Plusieurs villes et villages se sont établis sur ses rives, comme Moelv, Brumunddal et Hamar, que le train traverse. Par exemple, à Brumunddal, on peut rencontrer la tour en bois la plus haute du monde : la Mjøstårnet. Construite sur 18 étages et haute de 85,4 m, elle a été inaugurée en mars 2019. Elle accueille des appartements, un hôtel, des bureaux, un restaurant, des salles de réception et une piscine. Elle a été conçue par le cabinet Voll Arkitekter.
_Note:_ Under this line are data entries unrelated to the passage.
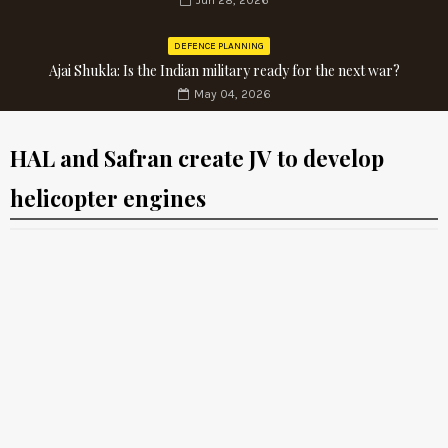
Jun 28, 2026
DEFENCE PLANNING
Ajai Shukla: Is the Indian military ready for the next war?
May 04, 2026
HAL and Safran create JV to develop
helicopter engines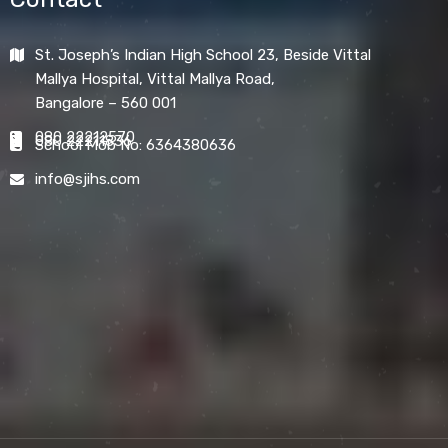
St. Joseph’s Indian High School 23, Beside Vittal
Mallya Hospital, Vittal Mallya Road,
Bangalore – 560 001
080 22212570
080 22211836
School Mob No: 6364380636
info@sjihs.com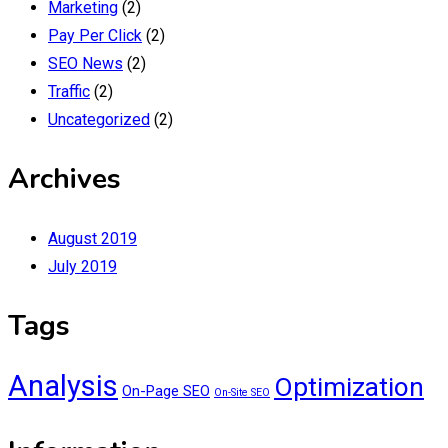
Marketing
(2)
Pay Per Click
(2)
SEO News
(2)
Traffic
(2)
Uncategorized
(2)
Archives
August 2019
July 2019
Tags
Analysis
Optimization
On-Page SEO
On-Site SEO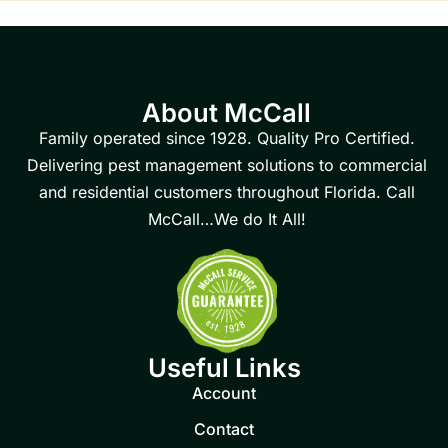
About McCall
Family operated since 1928. Quality Pro Certified.
Delivering pest management solutions to commercial
and residential customers throughout Florida. Call
McCall…We do It All!
Useful Links
Account
Contact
A gauche, le rocher marquant les crues du Mjøsa à Hamar. A droite, la tour en bois la plus haute du monde (Mjøstårnet) à Brumunddal.

Le lac Mjøsa depuis Hamar

Puis, le train prend la direction d’Eidsvoll et quitte ici la Dovrebanen à proprement parler. La petite ville d’Eidsvoll n’est pas seulement connue en Norvège pour sa gare, mais aussi et surtout pour la Constitution d’Eidsvoll, signée le 17 mai 1814. Elle a jeté les bases de l’indépendance et de la démocratie norvégienne et est célébrée tous les ans à l’occasion de la Fête Nationale. Si elle n’a pas mené directement à l’indépendance du pays, passé de la domination du Danemark à une union avec la Suède, elle a suscité chez tous les Norvégiens un fort sentiment de patriotisme et d’identité nationale. Il faudra attendre le 7 juin 1905 pour que la Norvège mette fin à l’union avec la Suède et soit définitivement indépendante.
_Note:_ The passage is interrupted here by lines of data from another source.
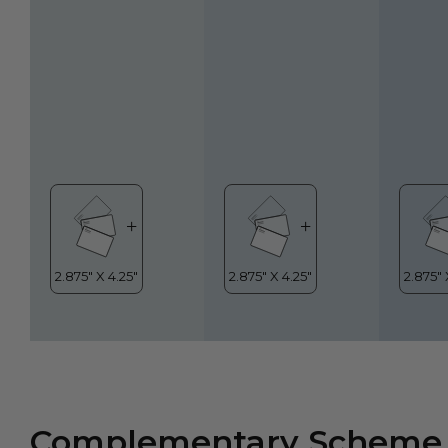
Complementary Scheme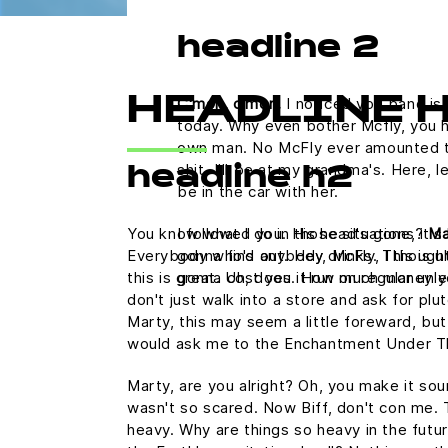
headline 2
C'mon, c'mon.
I noticed you band is 
HEADLINE 
today. Why even bother Mcfly, you h
own man. No McFly ever amounted to a
shit. I'll be at my grandma's. Here,
headline h2
be in the car with her.
You know what I do in those situations?
Ma
I followed you. His head's gone, it's 
Everybody who's anybody drinks. This is uh
gonna find out. Hey, McFly, I thought
this is great. Uh, does it run on regular u
gonna cost you. How much money y
don't just walk into a store and ask for plu
Marty, this may seem a little foreward, but
would ask me to the Enchantment Under T
Marty, are you alright? Oh, you make it sound
wasn't so scared. Now Biff, don't con me. 
heavy. Why are things so heavy in the futur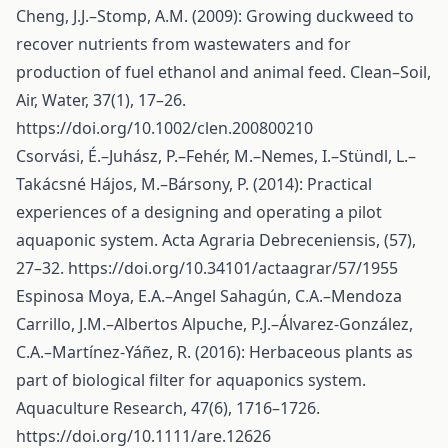
Cheng, J.J.–Stomp, A.M. (2009): Growing duckweed to
recover nutrients from wastewaters and for
production of fuel ethanol and animal feed. Clean–Soil,
Air, Water, 37(1), 17–26.
https://doi.org/10.1002/clen.200800210
Csorvási, É.–Juhász, P.–Fehér, M.–Nemes, I.–Stündl, L.–
Takácsné Hájos, M.–Bársony, P. (2014): Practical
experiences of a designing and operating a pilot
aquaponic system. Acta Agraria Debreceniensis, (57),
27–32.
https://doi.org/10.34101/actaagrar/57/1955
Espinosa Moya, E.A.–Angel Sahagún, C.A.–Mendoza
Carrillo, J.M.–Albertos Alpuche, P.J.–Álvarez‐González,
C.A.–Martínez‐Yáñez, R. (2016): Herbaceous plants as
part of biological filter for aquaponics system.
Aquaculture Research, 47(6), 1716–1726.
https://doi.org/10.1111/are.12626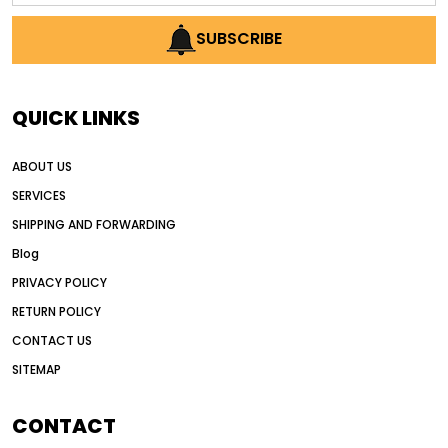
AI earthmoving technology
SUBSCRIBE
AI in construction equipment
AI motor grader operators
all wheel drive grader
QUICK LINKS
all wheel drive grader advantages
ABOUT US
Alternative Power Construction Equipment
SERVICES
American construction equipment exports
SHIPPING AND FORWARDING
American road construction
Blog
articulated motor grader
asset management
PRIVACY POLICY
auction vs dealer motor grader
RETURN POLICY
Australia motor grader market
CONTACT US
SITEMAP
automated grading equipment
automated grading solutions
CONTACT
automated grading systems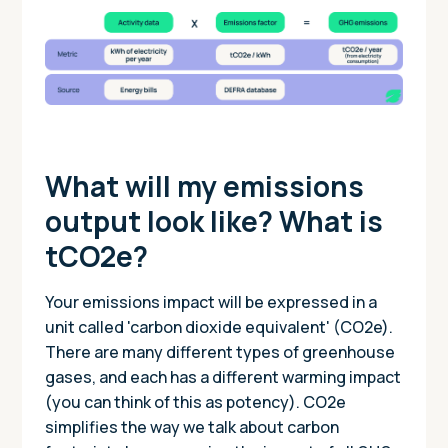
What will my emissions
output look like? What is
tCO2e?
Your emissions impact will be expressed in a
unit called 'carbon dioxide equivalent' (CO2e).
There are many different types of greenhouse
gases, and each has a different warming impact
(you can think of this as potency). CO2e
simplifies the way we talk about carbon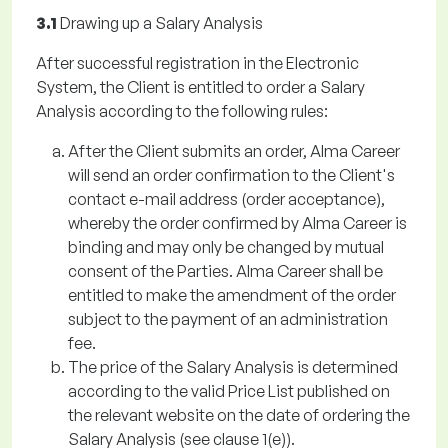
3.1
Drawing up a Salary Analysis
After successful registration in the Electronic
System, the Client is entitled to order a Salary
Analysis according to the following rules:
After the Client submits an order, Alma Career
will send an order confirmation to the Client's
contact e-mail address (order acceptance),
whereby the order confirmed by Alma Career is
binding and may only be changed by mutual
consent of the Parties. Alma Career shall be
entitled to make the amendment of the order
subject to the payment of an administration
fee.
The price of the Salary Analysis is determined
according to the valid Price List published on
the relevant website on the date of ordering the
Salary Analysis (see clause 1(e)).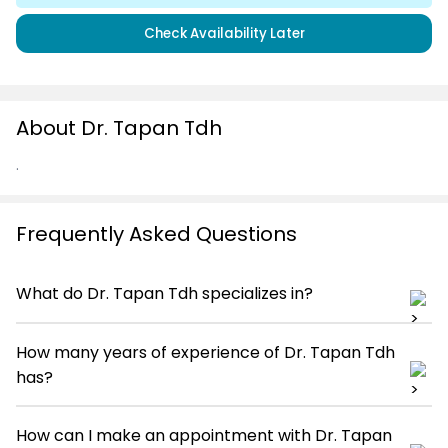
Check Availability Later
About Dr. Tapan Tdh
.
Frequently Asked Questions
What do Dr. Tapan Tdh specializes in?
How many years of experience of Dr. Tapan Tdh
has?
How can I make an appointment with Dr. Tapan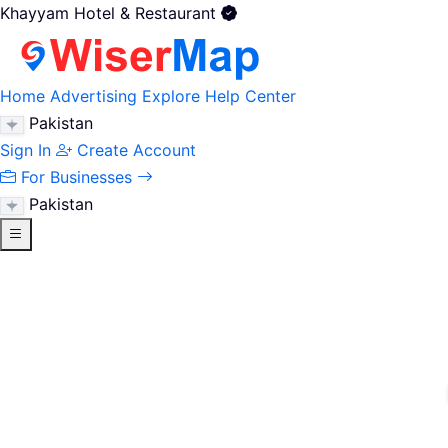
Khayyam Hotel & Restaurant
Home
Advertising
Explore
Help Center
Pakistan
Sign In
Create Account
For Businesses
Pakistan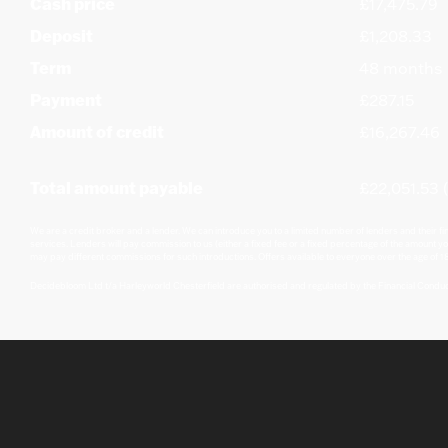
Cash price
£17,475.79
Deposit
£1,208.33
Term
48 months
Payment
£287.15
Amount of credit
£16,267.46
Total amount payable
£22,051.53 (
We are a credit broker and a lender. We can introduce you to a limited number of lenders and their fi
services. Lenders will pay commission to us (either a fixed fee or a fixed percentage of the amount yo
may pay different commissions for such introductions. Offers available to everyone over the age of 18
Decidebloom Ltd t/a Harleyworld Chesterfield are authorised and regulated by the Financial Condu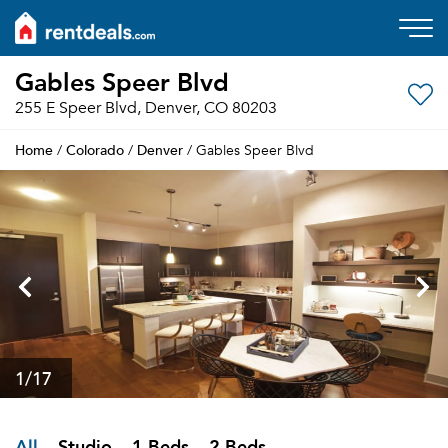
Gables Speer Blvd
255 E Speer Blvd, Denver, CO 80203
Home
Colorado
Denver
/
/
/ Gables Speer Blvd
1
/17
All
Studio
1 Beds
2 Beds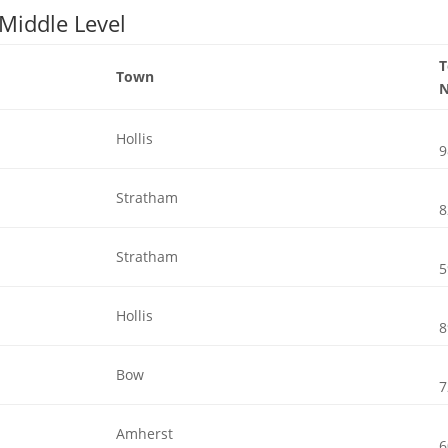
 Middle Level
Town
Hollis
9
Stratham
8
Stratham
5
Hollis
8
Bow
7
Amherst
6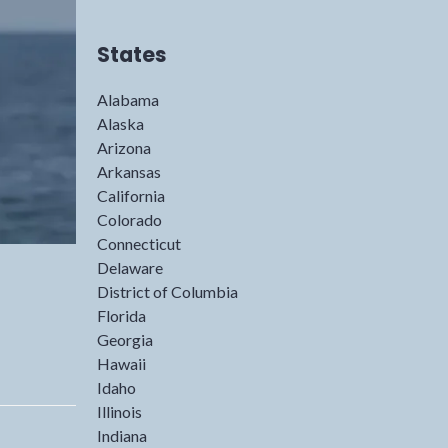
States
Alabama
Alaska
Arizona
Arkansas
California
Colorado
Connecticut
Delaware
District of Columbia
Florida
Georgia
Hawaii
Idaho
Illinois
Indiana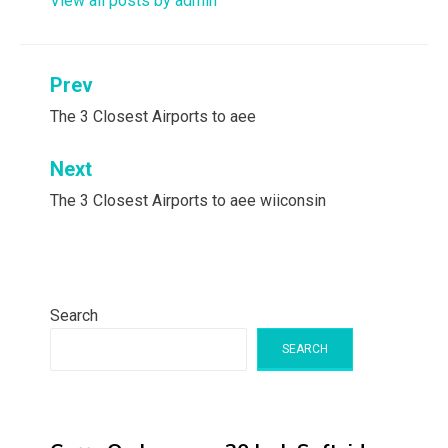
View all posts by admin
Post
Prev
navigation
The 3 Closest Airports to aee
Next
The 3 Closest Airports to aee wiiconsin
Search
SEARCH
La suite du voyage emprunte alors la Hovedbanen, qui est la plus ancienne voie ferrée du royaume. On passe ainsi par Gardermoen, où se trouve l’aéroport international d’Oslo, Lillestrøm et finalement Oslo. Les paysages traversés sont plus vallonnés, découpés de prés, de champs et de bois et percés de lacs, comme un patchwork aux nombreuses nuances de vert et de bleu. Comme dans le Trøndelag, on croise des villages aux maisons colorées et des fermes dispersées. Puis, la campagne s’efface peu à peu pour rentrer dans la zone urbaine. On arrive à Oslo par le quartier du Bar Code, où des buildings modernes s’alignent les uns à côté des autres comme des traits de verre et d’acier face au fjord. Enfin, la gare centrale attend les voyageurs et c’est ici que l’aventure se termine.